Action item: From the rows below, extract verbatim every line beginning with the line that contains "canciones, solamente le" and continuing through the line that contains "Rolando Ochoa, pide no buscar culpables", including both of those lines.

Information given:
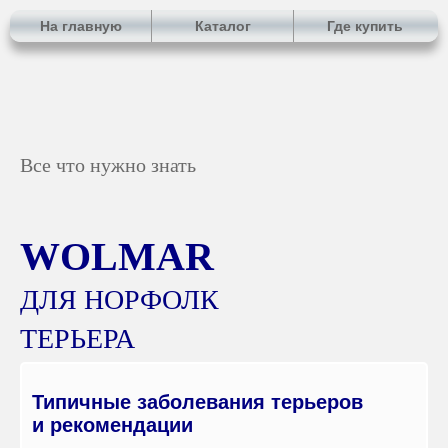
На главную
Каталог
Где купить
Все что нужно знать
WOLMAR
ДЛЯ НОРФОЛК
ТЕРЬЕРА
Типичные заболевания терьеров
и рекомендации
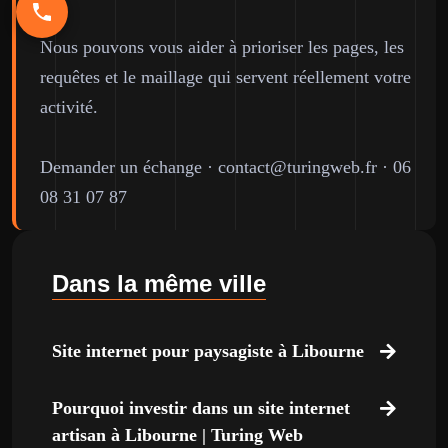
Nous pouvons vous aider à prioriser les pages, les
requêtes et le maillage qui servent réellement votre
activité.
Demander un échange
·
contact@turingweb.fr
·
06
08 31 07 87
Dans la même ville
Site internet pour paysagiste à Libourne
Pourquoi investir dans un site internet
artisan à Libourne | Turing Web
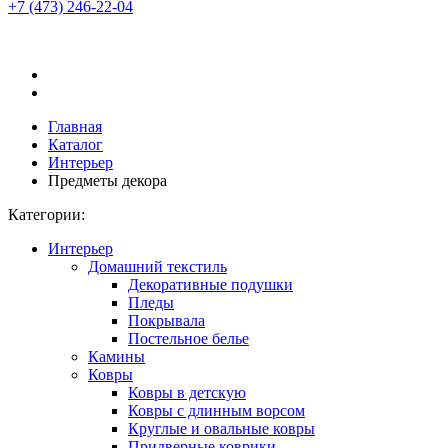
+7 (473)
246-22-04
Главная
Каталог
Интерьер
Предметы декора
Категории:
Интерьер
Домашний текстиль
Декоративные подушки
Пледы
Покрывала
Постельное белье
Камины
Ковры
Ковры в детскую
Ковры с длинным ворсом
Круглые и овальные ковры
Придверные коврики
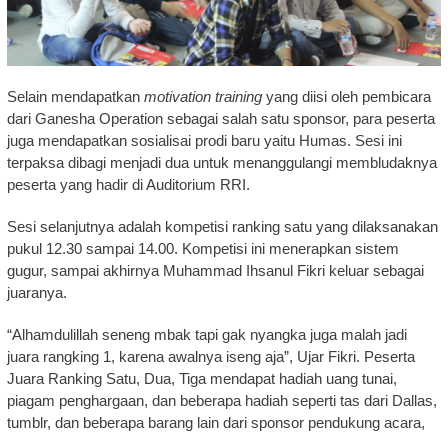
Selain mendapatkan
motivation training
yang diisi oleh pembicara
dari Ganesha Operation sebagai salah satu sponsor, para peserta
juga mendapatkan sosialisai prodi baru yaitu Humas. Sesi ini
terpaksa dibagi menjadi dua untuk menanggulangi membludaknya
peserta yang hadir di Auditorium RRI.
Sesi selanjutnya adalah kompetisi ranking satu yang dilaksanakan
pukul 12.30 sampai 14.00. Kompetisi ini menerapkan sistem
gugur, sampai akhirnya Muhammad Ihsanul Fikri keluar sebagai
juaranya.
“Alhamdulillah seneng mbak tapi gak nyangka juga malah jadi
juara rangking 1, karena awalnya iseng aja”, Ujar Fikri. Peserta
Juara Ranking Satu, Dua, Tiga mendapat hadiah uang tunai,
piagam penghargaan, dan beberapa hadiah seperti tas dari Dallas,
tumblr, dan beberapa barang lain dari sponsor pendukung acara,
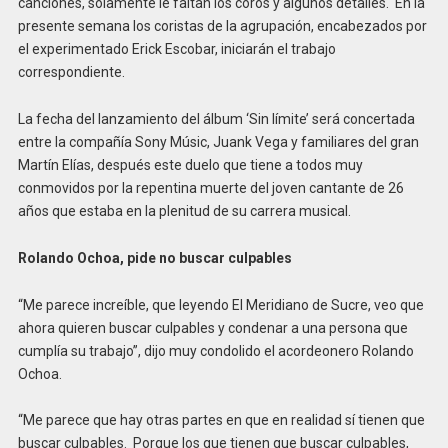
canciones, solamente le faltan los coros y algunos detalles. En la
presente semana los coristas de la agrupación, encabezados por
el experimentado Erick Escobar, iniciarán el trabajo
correspondiente.
La fecha del lanzamiento del álbum ‘Sin límite’ será concertada
entre la compañía Sony Músic, Juank Vega y familiares del gran
Martín Elías, después este duelo que tiene a todos muy
conmovidos por la repentina muerte del joven cantante de 26
años que estaba en la plenitud de su carrera musical.
Rolando Ochoa, pide no buscar culpables
“Me parece increíble, que leyendo El Meridiano de Sucre, veo que
ahora quieren buscar culpables y condenar a una persona que
cumplía su trabajo”, dijo muy condolido el acordeonero Rolando
Ochoa.
“Me parece que hay otras partes en que en realidad sí tienen que
buscar culpables. Porque los que tienen que buscar culpables,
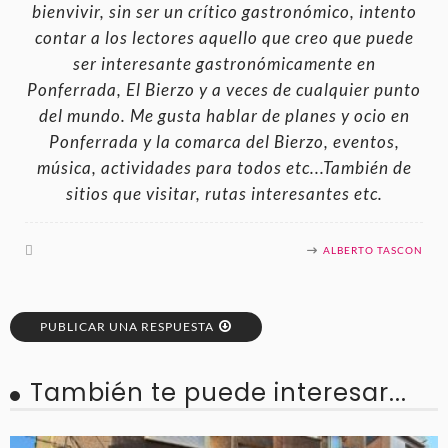
bienvivir, sin ser un crítico gastronómico, intento
contar a los lectores aquello que creo que puede
ser interesante gastronómicamente en
Ponferrada, El Bierzo y a veces de cualquier punto
del mundo. Me gusta hablar de planes y ocio en
Ponferrada y la comarca del Bierzo, eventos,
música, actividades para todos etc...También de
sitios que visitar, rutas interesantes etc.
ALBERTO TASCON
PUBLICAR UNA RESPUESTA
También te puede interesar...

Answer:
canciones, solamente le faltan los coros y algunos detalles. En la
presente semana los coristas de la agrupación, encabezados por
el experimentado Erick Escobar, iniciarán el trabajo
correspondiente.
La fecha del lanzamiento del álbum ‘Sin límite’ será concertada
entre la compañía Sony Músic, Juank Vega y familiares del gran
Martín Elías, después este duelo que tiene a todos muy
conmovidos por la repentina muerte del joven cantante de 26
años que estaba en la plenitud de su carrera musical.
Rolando Ochoa, pide no buscar culpables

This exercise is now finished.